I like that monks meticulously create complicated mandalas from colored sand, then sweep the sand into a container and throw the container, I think, into an ocean. And I like to think of mandalas as representations of worlds. While drawing I will sometimes imagine I’m creating a world that I’ll have to exist in, or that I’d like to explore, or that someone I like will one day get to explore or be forced to exist in or be condemned to eternally study, among other scenarios.

Tao Lin, Mandala 12 (2015).
Image: Courtesy of Tao Lin

I heard you sold your mandala drawings on eBay. How much do they go for?
I sold 11 on eBay. They sold on average for ~$350 maybe. I’ve stopped selling them on eBay and basically now I just make them and look at them and show my parents.
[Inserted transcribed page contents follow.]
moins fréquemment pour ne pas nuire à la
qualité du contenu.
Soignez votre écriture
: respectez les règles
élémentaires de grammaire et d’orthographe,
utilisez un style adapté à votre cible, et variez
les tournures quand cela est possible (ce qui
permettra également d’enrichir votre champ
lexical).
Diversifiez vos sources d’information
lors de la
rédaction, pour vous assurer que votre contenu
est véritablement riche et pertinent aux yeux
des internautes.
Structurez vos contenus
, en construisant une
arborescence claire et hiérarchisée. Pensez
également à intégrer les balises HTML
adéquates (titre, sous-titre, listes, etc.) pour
Why did you sell them there? Wouldn’t you want to have more control over where they wind up or how much they sell for?
I like being able to set the starting bid at 1 cent, then not having to think about it anymore. I like having people decide what they want to pay, so I don’t have to set a price and worry about it. The main thing for me with these is what I feel, think, and remember while drawing and while looking at the art (I will often suddenly remember events and dreams from years ago as non sequiturs). I don’t want to care about the physical piece. I mean, I want to scan it afterward, so I can look at it in the future, and remember what I thought and felt and remembered while making it, but after that I don’t want to care what happens to it.

Tao Lin, Mandala 9 (2015).
Image: Courtesy of Tao Lin

Have you ever thought of showing them to an art dealer? Does the idea of having an art dealer even appeal to you?
I feel unmotivated to unsolicitedly send emails or talk to anyone I don’t know to get anyone to look at or buy my art, but I’m open to having someone email me and tell me what they want to do about my art.
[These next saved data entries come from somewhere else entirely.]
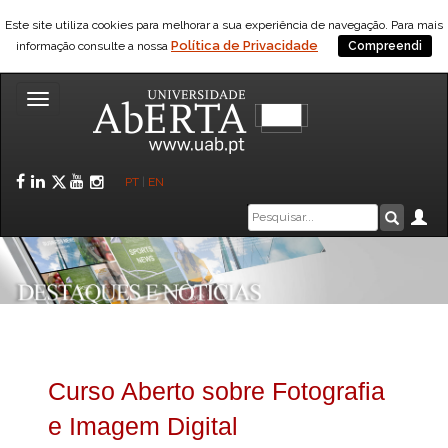
Este site utiliza cookies para melhorar a sua experiência de navegação. Para mais
Política de Privacidade
informação consulte a nossa
Compreendi
Toggle
navigation
Facebook
LinkedIn
Twitter
YouTube
Instagram
PT
|
EN
Caixa
Ár
Pesquis
de
pesquisa
Curso Aberto sobre Fotografia
e Imagem Digital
If you could have one critic in the art world review these works, who would it be?
I don’t think I know any names of critics in the art world. I’d be interested in reading a review of them by someone who likes fractals, DMT, psilocybin, dreams, Terence McKenna, and Jackson Pollock.

Tao Lin, Mandala 10 (2015).
Image: Courtesy of Tao Lin

Do you know anything about anyone who bought one of your mandala works?
The editor of Fanzine, the editor (I think) of Thought Catalog, an employee at MakeSpace, a freelancer for the New Yorker and other places (some of these are friends), and four to six people I don’t know.

Has anyone ever tried to resell them?
Not that I know of. Some have framed them and sent me pictures.

If you saw that someone put one up for auction at Phillips and it sold for, let’s say, $100,000 (after you only got $350 on eBay), would it upset you?
Not at all! I encourage that to happen.

Tao Lin, Untitled (2016).
Asked what inspired him about Dudu, his most recent muse, Lin responded: “She is my parents’ toy poodle. She lives in Taipei with my parents. I’m inspired by how attentive she is. When I’m in my apartment with my parents and Dudu, Dudu is always looking at us, making eye contact with each of us, being aware of where each of us is and what we’re doing. I’m inspired by Dudu’s stretching. She stretches very often and intensely, doing yoga-like poses frequently. I’m inspired by Dudu’s love for and excitement, after time apart, to reunite with—in this order—my dad, my mom, and probably my aunt. I’m inspired by Dudu in other ways.
Image: Courtesy of Tao Lin

This interview has been edited and condensed.